This map illustrates the numerous star-forming clouds, called cold cores, that Planck observed throughout our Milky Way galaxy. Planck, a European Space Agency mission with significant NASA participation, detected around 10,000 of these cores, thousands of which had never been seen before. Cold cores are chilly chambers of gas and dust where stellar embryos are just beginning to take shape. Some of the cold cores found by Planck are the coldest ever observed, as cold as just seven degrees above absolute zero, or minus 447 degrees Fahrenheit.
The blue data show the density of the cores, some of which are shaped more like clumps or filaments than spherical cores. Other missions, like the Herschel Space Observatory, can follow-up on the Planck discoveries, and see the structures in more detail.
Planck is an all-sky survey mission, scanning the sky at longer wavelengths of light, ranging from infrared to radio waves. Its ultimate goal is to measure the cosmic microwave background -- ancient radiation from the Big Bang that created our universe 13.7 billion years ago.

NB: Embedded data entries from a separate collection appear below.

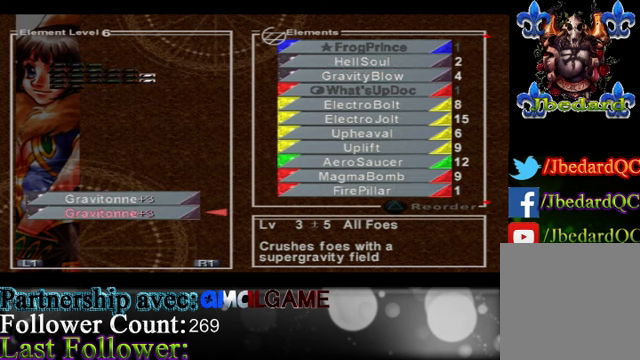
{"buttons": [], "left_stick": "down", "events": [[400, "left_stick", "center"], [500, "left_stick", "down"]]}
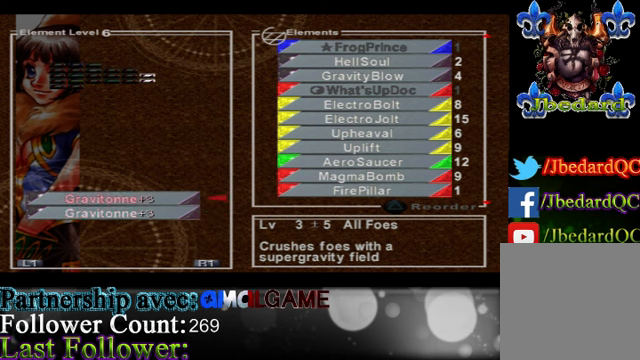
{"buttons": [], "left_stick": "left", "events": [[233, "left_stick", "center"], [300, "left_stick", "left"]]}
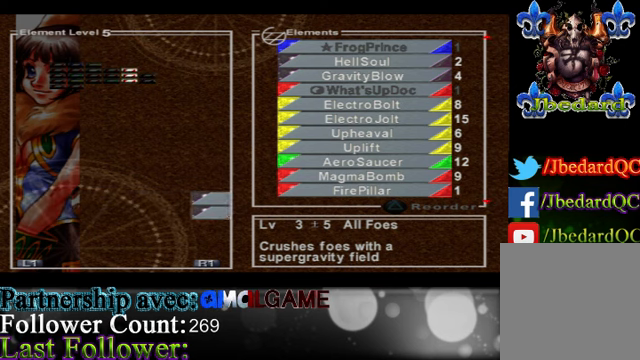
{"buttons": [], "left_stick": "center", "events": [[66, "left_stick", "center"]]}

But in the process of making these precise measurements, Planck is catching objects that lie in front of the cosmic microwave background -- objects like cold cores in our galaxy, in addition to distant galaxies.
About 1,000 of the cold cores observed by Planck are being released to the public January 11, 2011, in the mission's "Early Release Compact Source Catalogue." These are the best sources of the bunch, and the coldest.